L’importanza di un approccio proattivo

In sintesi, lo smart working offre vantaggi significativi, ma è cruciale affrontare lavoro remoto e sicurezza delle informazioni in modo proattivo. Solo così possiamo garantire un ambiente di lavoro agile e protetto per tutti i dipendenti. Questo punto è fondamentale nell’ottica dei sistemi di gestione. L’organizzazione deve essere proattiva, attraverso un’opportuna analisi del rischio (ad esempio sui pro e i contro derivanti dall’introduzione dello smart working). Deve comprendere a quali scenari andrà incontro e quindi organizzarsi preventivamente per abbattere rischi e aumentare opportunità che lo smart working introduce.

Gli standard ISO sono vincenti per la loro capacità di soffermarsi sulla componente umana, sulla necessità di sensibilizzare le persone sui temi cruciali e renderle consapevoli dell’importanza di essere aderenti alle linee di indirizzo definite. Quindi, il vero tema non è smart working, lavoro remoto e sicurezza delle informazioni, quanto l’essere consapevoli che si lavora per progetto, per obiettivo. Dimostrando di poter portare a termine in maniera sicura quello che è stato affidato, pur non essendo in presenza.

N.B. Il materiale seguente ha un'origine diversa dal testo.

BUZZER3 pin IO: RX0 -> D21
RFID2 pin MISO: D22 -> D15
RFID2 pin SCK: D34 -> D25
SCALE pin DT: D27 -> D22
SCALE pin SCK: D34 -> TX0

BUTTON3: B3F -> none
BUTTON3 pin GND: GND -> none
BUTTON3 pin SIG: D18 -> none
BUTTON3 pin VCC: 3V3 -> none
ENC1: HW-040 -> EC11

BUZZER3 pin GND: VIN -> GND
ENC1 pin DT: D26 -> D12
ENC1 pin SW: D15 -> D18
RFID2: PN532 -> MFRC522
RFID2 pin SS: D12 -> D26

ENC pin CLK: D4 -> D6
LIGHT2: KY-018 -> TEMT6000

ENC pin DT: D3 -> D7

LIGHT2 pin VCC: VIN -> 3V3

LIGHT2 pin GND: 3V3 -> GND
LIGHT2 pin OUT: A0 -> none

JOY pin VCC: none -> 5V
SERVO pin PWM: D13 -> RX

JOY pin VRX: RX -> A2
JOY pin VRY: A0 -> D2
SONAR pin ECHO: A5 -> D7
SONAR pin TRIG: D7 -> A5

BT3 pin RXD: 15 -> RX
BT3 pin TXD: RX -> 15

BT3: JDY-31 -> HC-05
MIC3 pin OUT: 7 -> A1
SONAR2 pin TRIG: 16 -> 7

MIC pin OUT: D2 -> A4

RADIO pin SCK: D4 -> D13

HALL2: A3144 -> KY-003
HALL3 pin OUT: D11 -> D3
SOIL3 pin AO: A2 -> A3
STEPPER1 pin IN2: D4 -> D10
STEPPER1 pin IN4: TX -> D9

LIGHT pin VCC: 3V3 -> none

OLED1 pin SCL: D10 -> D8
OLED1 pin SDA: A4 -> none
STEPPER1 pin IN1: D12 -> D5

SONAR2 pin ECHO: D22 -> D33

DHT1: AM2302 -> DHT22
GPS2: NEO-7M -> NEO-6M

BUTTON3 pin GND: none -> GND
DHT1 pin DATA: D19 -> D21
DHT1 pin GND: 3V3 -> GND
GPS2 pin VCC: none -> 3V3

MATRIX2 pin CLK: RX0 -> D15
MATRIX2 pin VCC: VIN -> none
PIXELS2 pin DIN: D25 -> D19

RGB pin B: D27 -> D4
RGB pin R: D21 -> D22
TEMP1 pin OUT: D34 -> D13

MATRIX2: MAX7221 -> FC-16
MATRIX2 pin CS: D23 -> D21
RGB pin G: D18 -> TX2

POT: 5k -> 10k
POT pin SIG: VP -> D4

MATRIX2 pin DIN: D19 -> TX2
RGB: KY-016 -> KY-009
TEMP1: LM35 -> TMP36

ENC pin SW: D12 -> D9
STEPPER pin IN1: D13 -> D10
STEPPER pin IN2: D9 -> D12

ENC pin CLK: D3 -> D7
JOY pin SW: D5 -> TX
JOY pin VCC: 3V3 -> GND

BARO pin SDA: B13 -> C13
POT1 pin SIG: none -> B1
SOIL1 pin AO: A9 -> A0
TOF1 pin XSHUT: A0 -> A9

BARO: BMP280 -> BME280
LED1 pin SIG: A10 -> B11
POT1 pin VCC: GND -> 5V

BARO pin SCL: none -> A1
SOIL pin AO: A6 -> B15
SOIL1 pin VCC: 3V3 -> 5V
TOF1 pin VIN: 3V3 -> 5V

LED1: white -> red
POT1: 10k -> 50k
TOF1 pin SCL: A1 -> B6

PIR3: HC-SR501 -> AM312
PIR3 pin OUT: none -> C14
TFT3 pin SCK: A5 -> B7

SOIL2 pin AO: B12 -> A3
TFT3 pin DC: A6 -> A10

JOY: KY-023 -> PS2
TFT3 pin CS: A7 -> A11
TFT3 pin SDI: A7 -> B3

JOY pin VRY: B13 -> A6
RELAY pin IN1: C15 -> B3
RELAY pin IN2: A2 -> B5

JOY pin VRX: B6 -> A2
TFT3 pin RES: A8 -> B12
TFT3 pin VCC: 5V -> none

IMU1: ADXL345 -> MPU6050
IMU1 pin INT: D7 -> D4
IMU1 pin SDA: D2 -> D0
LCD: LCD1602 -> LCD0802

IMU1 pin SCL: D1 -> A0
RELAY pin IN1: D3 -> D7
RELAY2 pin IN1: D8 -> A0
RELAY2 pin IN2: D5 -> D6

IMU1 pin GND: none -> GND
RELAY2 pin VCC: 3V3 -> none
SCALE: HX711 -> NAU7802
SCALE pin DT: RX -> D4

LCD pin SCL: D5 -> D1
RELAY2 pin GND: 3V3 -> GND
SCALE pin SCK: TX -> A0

Lavorare in smart working è uno dei più alti momenti di rappresentazione della sicurezza delle informazioni: occorre sfruttare risorse adeguate in totale autonomia e quindi, se manca la consapevolezza, con il rischio intrinseco di agire in modo sbagliato. A livello di vertice aziendale è una grande dimostrazione di fiducia nelle risorse aziendali e nelle capacità dei singoli; a livello di dipendenti è invece una attestazione della capacità di operare in modo sicuro in un ambiente più familiare.


* Marco Chesi è Lead Auditor della divisione italiana di SQS, Associazione Svizzera per la certificazione dei Sistemi di Qualità e di Management.